Data items
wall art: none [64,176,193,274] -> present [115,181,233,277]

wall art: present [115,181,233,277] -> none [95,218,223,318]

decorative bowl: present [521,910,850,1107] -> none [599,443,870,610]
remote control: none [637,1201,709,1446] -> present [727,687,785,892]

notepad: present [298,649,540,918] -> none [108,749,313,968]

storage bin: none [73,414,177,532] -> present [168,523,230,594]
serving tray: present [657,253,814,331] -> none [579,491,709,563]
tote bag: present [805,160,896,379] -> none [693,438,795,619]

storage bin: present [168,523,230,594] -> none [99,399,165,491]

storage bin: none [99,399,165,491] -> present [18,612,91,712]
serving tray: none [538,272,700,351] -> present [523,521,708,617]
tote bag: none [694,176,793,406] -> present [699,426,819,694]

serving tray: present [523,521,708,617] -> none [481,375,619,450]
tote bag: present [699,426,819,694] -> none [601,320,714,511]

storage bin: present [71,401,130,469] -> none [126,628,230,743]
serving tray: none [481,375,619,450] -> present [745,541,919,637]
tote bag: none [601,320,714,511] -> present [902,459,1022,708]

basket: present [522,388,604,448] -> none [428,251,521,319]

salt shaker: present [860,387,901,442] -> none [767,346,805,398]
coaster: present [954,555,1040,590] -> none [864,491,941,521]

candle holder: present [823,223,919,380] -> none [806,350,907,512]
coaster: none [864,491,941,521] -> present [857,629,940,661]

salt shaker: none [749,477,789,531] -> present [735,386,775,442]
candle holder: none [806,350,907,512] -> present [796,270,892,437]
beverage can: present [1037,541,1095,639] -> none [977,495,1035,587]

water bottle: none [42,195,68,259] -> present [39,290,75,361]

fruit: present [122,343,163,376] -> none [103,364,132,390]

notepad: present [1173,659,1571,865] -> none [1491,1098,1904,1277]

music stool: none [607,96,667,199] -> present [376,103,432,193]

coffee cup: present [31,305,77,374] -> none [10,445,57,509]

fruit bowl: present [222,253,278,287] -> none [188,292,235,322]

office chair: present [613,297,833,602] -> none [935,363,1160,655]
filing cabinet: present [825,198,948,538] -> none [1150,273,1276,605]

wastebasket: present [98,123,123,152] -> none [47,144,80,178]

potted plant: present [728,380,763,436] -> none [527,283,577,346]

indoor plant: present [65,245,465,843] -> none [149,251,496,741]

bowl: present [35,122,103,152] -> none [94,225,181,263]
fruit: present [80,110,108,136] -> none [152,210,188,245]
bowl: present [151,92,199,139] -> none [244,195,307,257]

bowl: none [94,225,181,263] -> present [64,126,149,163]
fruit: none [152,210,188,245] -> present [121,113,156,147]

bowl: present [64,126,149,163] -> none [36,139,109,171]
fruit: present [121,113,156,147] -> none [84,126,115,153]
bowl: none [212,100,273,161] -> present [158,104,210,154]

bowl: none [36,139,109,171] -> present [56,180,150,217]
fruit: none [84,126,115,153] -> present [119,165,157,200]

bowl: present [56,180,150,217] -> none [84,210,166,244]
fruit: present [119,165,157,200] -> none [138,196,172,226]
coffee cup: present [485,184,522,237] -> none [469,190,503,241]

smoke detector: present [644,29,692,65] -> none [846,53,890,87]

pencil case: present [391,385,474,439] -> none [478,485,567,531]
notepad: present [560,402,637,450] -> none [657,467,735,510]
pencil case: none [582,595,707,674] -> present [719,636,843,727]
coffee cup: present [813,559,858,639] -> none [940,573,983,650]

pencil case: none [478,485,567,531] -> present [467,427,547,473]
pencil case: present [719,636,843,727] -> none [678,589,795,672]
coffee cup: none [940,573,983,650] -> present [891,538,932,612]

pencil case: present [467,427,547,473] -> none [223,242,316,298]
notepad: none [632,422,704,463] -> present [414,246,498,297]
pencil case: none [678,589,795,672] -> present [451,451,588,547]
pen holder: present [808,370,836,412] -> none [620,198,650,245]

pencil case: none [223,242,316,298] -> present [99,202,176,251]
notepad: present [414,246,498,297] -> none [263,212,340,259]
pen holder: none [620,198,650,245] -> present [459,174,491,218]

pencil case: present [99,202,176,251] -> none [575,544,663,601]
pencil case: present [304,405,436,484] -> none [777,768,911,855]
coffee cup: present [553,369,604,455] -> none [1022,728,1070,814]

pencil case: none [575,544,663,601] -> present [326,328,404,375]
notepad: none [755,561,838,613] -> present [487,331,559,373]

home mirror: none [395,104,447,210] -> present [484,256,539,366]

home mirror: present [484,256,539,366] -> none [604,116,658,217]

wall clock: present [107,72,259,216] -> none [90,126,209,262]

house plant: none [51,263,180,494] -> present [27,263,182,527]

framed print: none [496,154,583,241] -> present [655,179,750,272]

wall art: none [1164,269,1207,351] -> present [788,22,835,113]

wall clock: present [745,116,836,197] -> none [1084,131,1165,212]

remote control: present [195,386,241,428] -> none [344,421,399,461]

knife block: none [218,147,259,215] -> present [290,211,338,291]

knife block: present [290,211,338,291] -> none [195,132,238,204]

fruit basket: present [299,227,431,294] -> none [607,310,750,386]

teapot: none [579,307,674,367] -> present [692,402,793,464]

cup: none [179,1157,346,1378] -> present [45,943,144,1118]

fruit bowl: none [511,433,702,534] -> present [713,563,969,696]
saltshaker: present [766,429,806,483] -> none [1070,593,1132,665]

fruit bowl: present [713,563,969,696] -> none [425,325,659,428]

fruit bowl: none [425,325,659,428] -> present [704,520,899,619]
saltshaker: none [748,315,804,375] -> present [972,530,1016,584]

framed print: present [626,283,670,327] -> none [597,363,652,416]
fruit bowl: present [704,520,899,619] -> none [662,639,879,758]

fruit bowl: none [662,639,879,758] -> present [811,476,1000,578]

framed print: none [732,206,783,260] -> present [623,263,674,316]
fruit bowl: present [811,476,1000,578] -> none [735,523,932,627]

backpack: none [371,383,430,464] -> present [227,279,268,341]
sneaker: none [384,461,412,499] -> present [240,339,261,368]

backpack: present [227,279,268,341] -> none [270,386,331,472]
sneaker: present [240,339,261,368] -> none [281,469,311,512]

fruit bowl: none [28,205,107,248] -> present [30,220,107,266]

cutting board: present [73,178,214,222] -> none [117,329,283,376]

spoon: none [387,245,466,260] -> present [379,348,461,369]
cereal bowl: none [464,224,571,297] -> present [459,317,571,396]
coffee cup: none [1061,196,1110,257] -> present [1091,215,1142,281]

* _INSTRUCTIONS TO FOLLOW_
Word for word, write out each entry shown above.

* _SOLUTION TO THIS EXERCISE_
wall art: none [64,176,193,274] -> present [115,181,233,277]

wall art: present [115,181,233,277] -> none [95,218,223,318]

decorative bowl: present [521,910,850,1107] -> none [599,443,870,610]
remote control: none [637,1201,709,1446] -> present [727,687,785,892]

notepad: present [298,649,540,918] -> none [108,749,313,968]

storage bin: none [73,414,177,532] -> present [168,523,230,594]
serving tray: present [657,253,814,331] -> none [579,491,709,563]
tote bag: present [805,160,896,379] -> none [693,438,795,619]

storage bin: present [168,523,230,594] -> none [99,399,165,491]

storage bin: none [99,399,165,491] -> present [18,612,91,712]
serving tray: none [538,272,700,351] -> present [523,521,708,617]
tote bag: none [694,176,793,406] -> present [699,426,819,694]

serving tray: present [523,521,708,617] -> none [481,375,619,450]
tote bag: present [699,426,819,694] -> none [601,320,714,511]

storage bin: present [71,401,130,469] -> none [126,628,230,743]
serving tray: none [481,375,619,450] -> present [745,541,919,637]
tote bag: none [601,320,714,511] -> present [902,459,1022,708]

basket: present [522,388,604,448] -> none [428,251,521,319]

salt shaker: present [860,387,901,442] -> none [767,346,805,398]
coaster: present [954,555,1040,590] -> none [864,491,941,521]

candle holder: present [823,223,919,380] -> none [806,350,907,512]
coaster: none [864,491,941,521] -> present [857,629,940,661]

salt shaker: none [749,477,789,531] -> present [735,386,775,442]
candle holder: none [806,350,907,512] -> present [796,270,892,437]
beverage can: present [1037,541,1095,639] -> none [977,495,1035,587]

water bottle: none [42,195,68,259] -> present [39,290,75,361]

fruit: present [122,343,163,376] -> none [103,364,132,390]

notepad: present [1173,659,1571,865] -> none [1491,1098,1904,1277]

music stool: none [607,96,667,199] -> present [376,103,432,193]

coffee cup: present [31,305,77,374] -> none [10,445,57,509]

fruit bowl: present [222,253,278,287] -> none [188,292,235,322]

office chair: present [613,297,833,602] -> none [935,363,1160,655]
filing cabinet: present [825,198,948,538] -> none [1150,273,1276,605]

wastebasket: present [98,123,123,152] -> none [47,144,80,178]

potted plant: present [728,380,763,436] -> none [527,283,577,346]

indoor plant: present [65,245,465,843] -> none [149,251,496,741]

bowl: present [35,122,103,152] -> none [94,225,181,263]
fruit: present [80,110,108,136] -> none [152,210,188,245]
bowl: present [151,92,199,139] -> none [244,195,307,257]

bowl: none [94,225,181,263] -> present [64,126,149,163]
fruit: none [152,210,188,245] -> present [121,113,156,147]

bowl: present [64,126,149,163] -> none [36,139,109,171]
fruit: present [121,113,156,147] -> none [84,126,115,153]
bowl: none [212,100,273,161] -> present [158,104,210,154]

bowl: none [36,139,109,171] -> present [56,180,150,217]
fruit: none [84,126,115,153] -> present [119,165,157,200]

bowl: present [56,180,150,217] -> none [84,210,166,244]
fruit: present [119,165,157,200] -> none [138,196,172,226]
coffee cup: present [485,184,522,237] -> none [469,190,503,241]

smoke detector: present [644,29,692,65] -> none [846,53,890,87]

pencil case: present [391,385,474,439] -> none [478,485,567,531]
notepad: present [560,402,637,450] -> none [657,467,735,510]
pencil case: none [582,595,707,674] -> present [719,636,843,727]
coffee cup: present [813,559,858,639] -> none [940,573,983,650]

pencil case: none [478,485,567,531] -> present [467,427,547,473]
pencil case: present [719,636,843,727] -> none [678,589,795,672]
coffee cup: none [940,573,983,650] -> present [891,538,932,612]

pencil case: present [467,427,547,473] -> none [223,242,316,298]
notepad: none [632,422,704,463] -> present [414,246,498,297]
pencil case: none [678,589,795,672] -> present [451,451,588,547]
pen holder: present [808,370,836,412] -> none [620,198,650,245]

pencil case: none [223,242,316,298] -> present [99,202,176,251]
notepad: present [414,246,498,297] -> none [263,212,340,259]
pen holder: none [620,198,650,245] -> present [459,174,491,218]

pencil case: present [99,202,176,251] -> none [575,544,663,601]
pencil case: present [304,405,436,484] -> none [777,768,911,855]
coffee cup: present [553,369,604,455] -> none [1022,728,1070,814]

pencil case: none [575,544,663,601] -> present [326,328,404,375]
notepad: none [755,561,838,613] -> present [487,331,559,373]

home mirror: none [395,104,447,210] -> present [484,256,539,366]

home mirror: present [484,256,539,366] -> none [604,116,658,217]

wall clock: present [107,72,259,216] -> none [90,126,209,262]

house plant: none [51,263,180,494] -> present [27,263,182,527]

framed print: none [496,154,583,241] -> present [655,179,750,272]

wall art: none [1164,269,1207,351] -> present [788,22,835,113]

wall clock: present [745,116,836,197] -> none [1084,131,1165,212]

remote control: present [195,386,241,428] -> none [344,421,399,461]

knife block: none [218,147,259,215] -> present [290,211,338,291]

knife block: present [290,211,338,291] -> none [195,132,238,204]

fruit basket: present [299,227,431,294] -> none [607,310,750,386]

teapot: none [579,307,674,367] -> present [692,402,793,464]

cup: none [179,1157,346,1378] -> present [45,943,144,1118]

fruit bowl: none [511,433,702,534] -> present [713,563,969,696]
saltshaker: present [766,429,806,483] -> none [1070,593,1132,665]

fruit bowl: present [713,563,969,696] -> none [425,325,659,428]

fruit bowl: none [425,325,659,428] -> present [704,520,899,619]
saltshaker: none [748,315,804,375] -> present [972,530,1016,584]

framed print: present [626,283,670,327] -> none [597,363,652,416]
fruit bowl: present [704,520,899,619] -> none [662,639,879,758]

fruit bowl: none [662,639,879,758] -> present [811,476,1000,578]

framed print: none [732,206,783,260] -> present [623,263,674,316]
fruit bowl: present [811,476,1000,578] -> none [735,523,932,627]

backpack: none [371,383,430,464] -> present [227,279,268,341]
sneaker: none [384,461,412,499] -> present [240,339,261,368]

backpack: present [227,279,268,341] -> none [270,386,331,472]
sneaker: present [240,339,261,368] -> none [281,469,311,512]

fruit bowl: none [28,205,107,248] -> present [30,220,107,266]

cutting board: present [73,178,214,222] -> none [117,329,283,376]

spoon: none [387,245,466,260] -> present [379,348,461,369]
cereal bowl: none [464,224,571,297] -> present [459,317,571,396]
coffee cup: none [1061,196,1110,257] -> present [1091,215,1142,281]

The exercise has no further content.